At the same time Russian opposition leaders and supporters are being labelled by government-controlled press as “traitors to the nation”, a term coined by infamous Mr. Goebbels. Several times huge banners with faces and names of Russian opposition leaders of Jewish descent were openly put up at the central avenues of Moscow, labelling them as “aliens” and “5th column”. Links between someones’ anti-government position and his supposed Jewish ancestry are made by official propagandists more and more oftenly.

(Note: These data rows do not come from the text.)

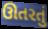
ઊતરતું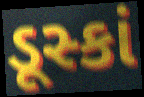
ડૂસ્કાંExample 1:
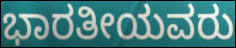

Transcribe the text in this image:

ಭಾರತೀಯವರು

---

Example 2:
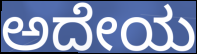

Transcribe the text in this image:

ಅದೇಯ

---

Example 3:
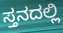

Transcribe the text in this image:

ಸ್ತನದಲ್ಲಿ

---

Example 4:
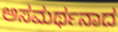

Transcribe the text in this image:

ಅಸಮರ್ಥನಾದ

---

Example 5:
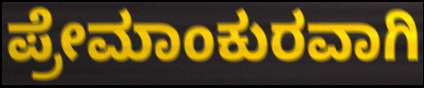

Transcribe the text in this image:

ಪ್ರೇಮಾಂಕುರವಾಗಿ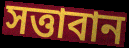
সত্তাবানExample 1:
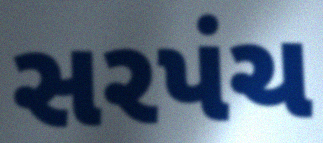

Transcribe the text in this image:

સરપંચ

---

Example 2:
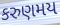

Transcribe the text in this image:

કરુણમય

25th February this year most notable leader of anti-war protest and former Government Minister and MP Vladimir Nemtsov was shot four times at point-blank range in front of Moscow Kremlin, a couple of steps from Red Square. Right from the start of the murder investigation, it became clear that killers were close to one of the staunchest Putins’ supporters – Chechen leader Akhmat Kadyrov. Meanwhile Mr. Putin in his official condolences telegram called Mr Nemtsov mother by her maiden Jewish family name, making an obvious hint of Mr Nemtsov Jewish descent.

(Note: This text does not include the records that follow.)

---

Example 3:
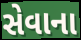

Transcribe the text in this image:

સેવાના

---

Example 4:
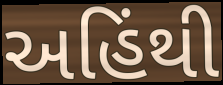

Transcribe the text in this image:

અહિંથી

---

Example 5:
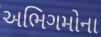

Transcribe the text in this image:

અભિગમોના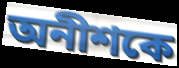
অনীশকে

At the end of May in the city of Ekaterinburg local attorney’s office took from a local Jewish school texts of Tora and Tanach to examine them for “extremism” which constitutes a crime in Russia. If found “extremist” sacred Jewish texts can be banned in Russia altogether and everyone printing, reading or disseminating them will become a criminal. This would mean effective persecution of Jews.
Last week, Israel’s new minister of absorption paid a visit to Russia. He clearly stated that Israel expects a serious increase in numbers of Olim from Russia. This can be an understatement. Nationalist rhetoric, obvious finger-pointing and ominous actions of law-enforcement authorities revived fears of possible persecution once again.
Antisemitism and violence are more and more aggressively lurking in the shadows of Putin’s Russia and while not expressed openly as an official government policy it is more and more evidently becoming one of the unspoken but conspicuous features of Russian political discourse.